▸ Activities
1. Determine whether each of the following statements agrees with the text on bare lawn spots: (a) dog urine is named as one possible cause of bare spots; (b) for shaded areas, the text advises using the usual seed variety; (c) the text describes sod from home improvement superstores as expensive. For each statement, answer yes or no and quote the words of the text that decide it.
2. From the text on bare lawn spots, output the passage from "If your problem" to "the exposed area." without any alteration.

▸ Page excerpt
== Segment start ==

With summer coming to a close and kids returning to school, now might be the time to consider dealing with those bare spots of grass in the yard. A yard is an eco-system unto itself and the reason behind the bald patches of grass need to be dealt with before the replanting or re-sodding begins.
What’s Causing the Spots?
There may be a number of causes: lack of water (irrigation is broken or not properly calibrated), rocky or non-draining soil, grubs, dog urine, disease, shade, and compaction. Before you waste time and money you need to figure out what’s causing the problem, deal with it and then proceed.
If your problem is too much traffic, consider rerouting traffic or laying stepping-stones to discourage stepping on the lawn. If shade is the trouble, select a shade-happy variety of lawn seed or sod. If your dog’s urine is the problem, take it for a walk.
In addition to planting grass seed there are several alternatives to restoring your lawn:
If you don’t want to wait for the grass to grow, re-sodding the area is always an option. Home improvement superstores sell sod by the piece and it’s relatively inexpensive. The ground should be properly prepared, fertilized and leveled before cutting the sod to fit the exposed area.

== Segment end ==

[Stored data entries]
== Segment start ==

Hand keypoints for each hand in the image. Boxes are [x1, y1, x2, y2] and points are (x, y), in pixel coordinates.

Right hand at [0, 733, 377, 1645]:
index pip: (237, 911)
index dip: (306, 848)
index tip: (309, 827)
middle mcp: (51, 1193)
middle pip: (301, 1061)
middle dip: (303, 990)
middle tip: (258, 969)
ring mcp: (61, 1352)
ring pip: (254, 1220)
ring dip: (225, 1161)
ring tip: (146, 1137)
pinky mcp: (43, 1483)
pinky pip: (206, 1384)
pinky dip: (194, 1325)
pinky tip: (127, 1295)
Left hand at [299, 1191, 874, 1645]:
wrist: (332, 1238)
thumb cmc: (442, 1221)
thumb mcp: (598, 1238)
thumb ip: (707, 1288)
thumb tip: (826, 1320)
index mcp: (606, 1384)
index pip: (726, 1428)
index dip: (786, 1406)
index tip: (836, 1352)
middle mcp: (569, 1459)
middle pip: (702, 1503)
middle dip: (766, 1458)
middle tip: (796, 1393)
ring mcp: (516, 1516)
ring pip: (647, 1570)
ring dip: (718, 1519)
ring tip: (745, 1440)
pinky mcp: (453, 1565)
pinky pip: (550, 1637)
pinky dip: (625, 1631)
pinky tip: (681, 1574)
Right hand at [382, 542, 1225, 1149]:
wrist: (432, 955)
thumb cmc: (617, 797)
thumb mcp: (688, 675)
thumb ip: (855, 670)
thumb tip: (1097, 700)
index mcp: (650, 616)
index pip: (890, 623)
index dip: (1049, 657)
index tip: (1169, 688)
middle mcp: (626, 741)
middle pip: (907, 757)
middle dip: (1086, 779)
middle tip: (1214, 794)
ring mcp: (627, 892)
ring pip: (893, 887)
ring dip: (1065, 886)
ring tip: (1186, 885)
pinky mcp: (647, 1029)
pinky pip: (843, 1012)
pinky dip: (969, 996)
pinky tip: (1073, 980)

== Segment end ==

▸ Results for each task
1.
(a) Yes: "grubs, dog urine, disease, shade, and compaction"
(b) No: "If shade is the trouble, select a shade-happy variety of lawn seed or sod."
(c) No: "it’s relatively inexpensive"

2.
If your problem is too much traffic, consider rerouting traffic or laying stepping-stones to discourage stepping on the lawn. If shade is the trouble, select a shade-happy variety of lawn seed or sod. If your dog’s urine is the problem, take it for a walk.
In addition to planting grass seed there are several alternatives to restoring your lawn:
If you don’t want to wait for the grass to grow, re-sodding the area is always an option. Home improvement superstores sell sod by the piece and it’s relatively inexpensive. The ground should be properly prepared, fertilized and leveled before cutting the sod to fit the exposed area.